Given that most dealers went into this year’s fair with drastically reduced expectations, however, many said they were satisfied with the turnout of local collectors and new contacts.
“Everybody turned out; serious collectors are still looking, even if they are not buying as passionately or as quickly as they did last year,” said Michael Findlay, a director of Acquavella Galleries, New York. “A lot of the business done because of an art fair doesn’t necessarily happen while it’s on. You really have to look six months ahead” to recognize sales that might be attributable to the fair, he says. The generally slower pace notwithstanding, early in the fair Acquavella sold a large James Rosenquist painting, The Divergent Path of Artists’ Lives to Infinity, the Identity Changes, to a New York collector. The work had an asking price of $550,000.
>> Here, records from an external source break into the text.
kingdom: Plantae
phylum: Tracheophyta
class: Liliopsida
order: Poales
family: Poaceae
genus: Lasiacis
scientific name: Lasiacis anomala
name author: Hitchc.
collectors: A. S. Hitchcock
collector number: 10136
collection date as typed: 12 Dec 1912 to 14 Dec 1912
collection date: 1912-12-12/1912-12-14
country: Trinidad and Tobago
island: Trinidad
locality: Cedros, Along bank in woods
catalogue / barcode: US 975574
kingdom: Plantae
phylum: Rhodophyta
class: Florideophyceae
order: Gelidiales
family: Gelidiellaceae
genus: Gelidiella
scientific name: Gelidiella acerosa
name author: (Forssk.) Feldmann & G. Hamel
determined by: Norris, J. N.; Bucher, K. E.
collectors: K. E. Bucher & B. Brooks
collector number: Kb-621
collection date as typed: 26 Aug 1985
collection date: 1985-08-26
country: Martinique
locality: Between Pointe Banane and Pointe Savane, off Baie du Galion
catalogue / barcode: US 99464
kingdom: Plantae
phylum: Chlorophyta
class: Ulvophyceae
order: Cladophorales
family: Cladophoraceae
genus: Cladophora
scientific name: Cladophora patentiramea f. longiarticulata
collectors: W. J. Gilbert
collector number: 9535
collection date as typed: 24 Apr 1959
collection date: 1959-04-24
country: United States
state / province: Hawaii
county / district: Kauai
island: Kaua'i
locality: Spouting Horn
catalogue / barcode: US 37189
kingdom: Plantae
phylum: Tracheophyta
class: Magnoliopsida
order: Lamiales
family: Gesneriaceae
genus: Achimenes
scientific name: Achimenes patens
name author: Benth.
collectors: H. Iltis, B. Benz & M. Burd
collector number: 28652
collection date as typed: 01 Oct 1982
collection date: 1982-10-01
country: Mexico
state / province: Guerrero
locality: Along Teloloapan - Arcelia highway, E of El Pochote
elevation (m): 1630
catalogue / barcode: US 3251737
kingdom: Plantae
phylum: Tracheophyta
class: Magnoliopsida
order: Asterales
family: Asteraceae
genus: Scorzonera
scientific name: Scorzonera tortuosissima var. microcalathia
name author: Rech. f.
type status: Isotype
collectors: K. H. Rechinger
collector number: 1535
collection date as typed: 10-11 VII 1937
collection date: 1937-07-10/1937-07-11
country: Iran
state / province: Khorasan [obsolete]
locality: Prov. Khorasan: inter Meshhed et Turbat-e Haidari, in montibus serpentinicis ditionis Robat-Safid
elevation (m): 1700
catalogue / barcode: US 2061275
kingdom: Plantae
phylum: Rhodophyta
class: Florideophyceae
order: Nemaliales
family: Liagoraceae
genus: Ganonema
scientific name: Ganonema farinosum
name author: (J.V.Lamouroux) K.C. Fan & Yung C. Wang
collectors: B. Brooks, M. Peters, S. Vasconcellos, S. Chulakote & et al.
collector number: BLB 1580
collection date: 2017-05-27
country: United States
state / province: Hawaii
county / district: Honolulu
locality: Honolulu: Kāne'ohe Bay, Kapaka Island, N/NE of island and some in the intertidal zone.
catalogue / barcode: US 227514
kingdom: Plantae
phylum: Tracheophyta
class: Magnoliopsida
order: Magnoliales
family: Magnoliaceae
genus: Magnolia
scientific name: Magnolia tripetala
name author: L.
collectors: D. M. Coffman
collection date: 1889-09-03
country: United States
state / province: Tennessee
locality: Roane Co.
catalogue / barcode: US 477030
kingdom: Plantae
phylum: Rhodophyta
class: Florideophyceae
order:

Jane Kallir, director of Galerie St. Etienne, New York, which specializes in German and Austrian art, said she sold an early Oskar Kokoschka watercolor, which drew competition among three prospective buyers, to a private collector for a price “in the low six figures.” Overall, Kallir said, this year’s fair “could have been worse; it could have been better. There’s no question that the art market is contracting. While that certainly creates difficult business circumstances for a lot of people, it also creates a much more rational market and a more comfortable atmosphere for collectors.”
“It’s the end of the jpeg era,” Ann Freedman, president and director of Knoedler & Company, New York, told ARTnewsletter, referring to collectors buying works solely on the basis of a digital image. Freedman said the crowd at this year’s fair consisted of “tried, true and trusted collectors. We’re seeing that responses and decision making are just slower . . . not that there isn’t business being done.”
Kallir compared the current climate with previous down cycles in the art market, and noted that this time around dealers and auction houses are adapting more quickly to market weakness by setting lower, more realistic prices, as opposed to past downturns, when “people refused—sometimes for years—to lower prices.”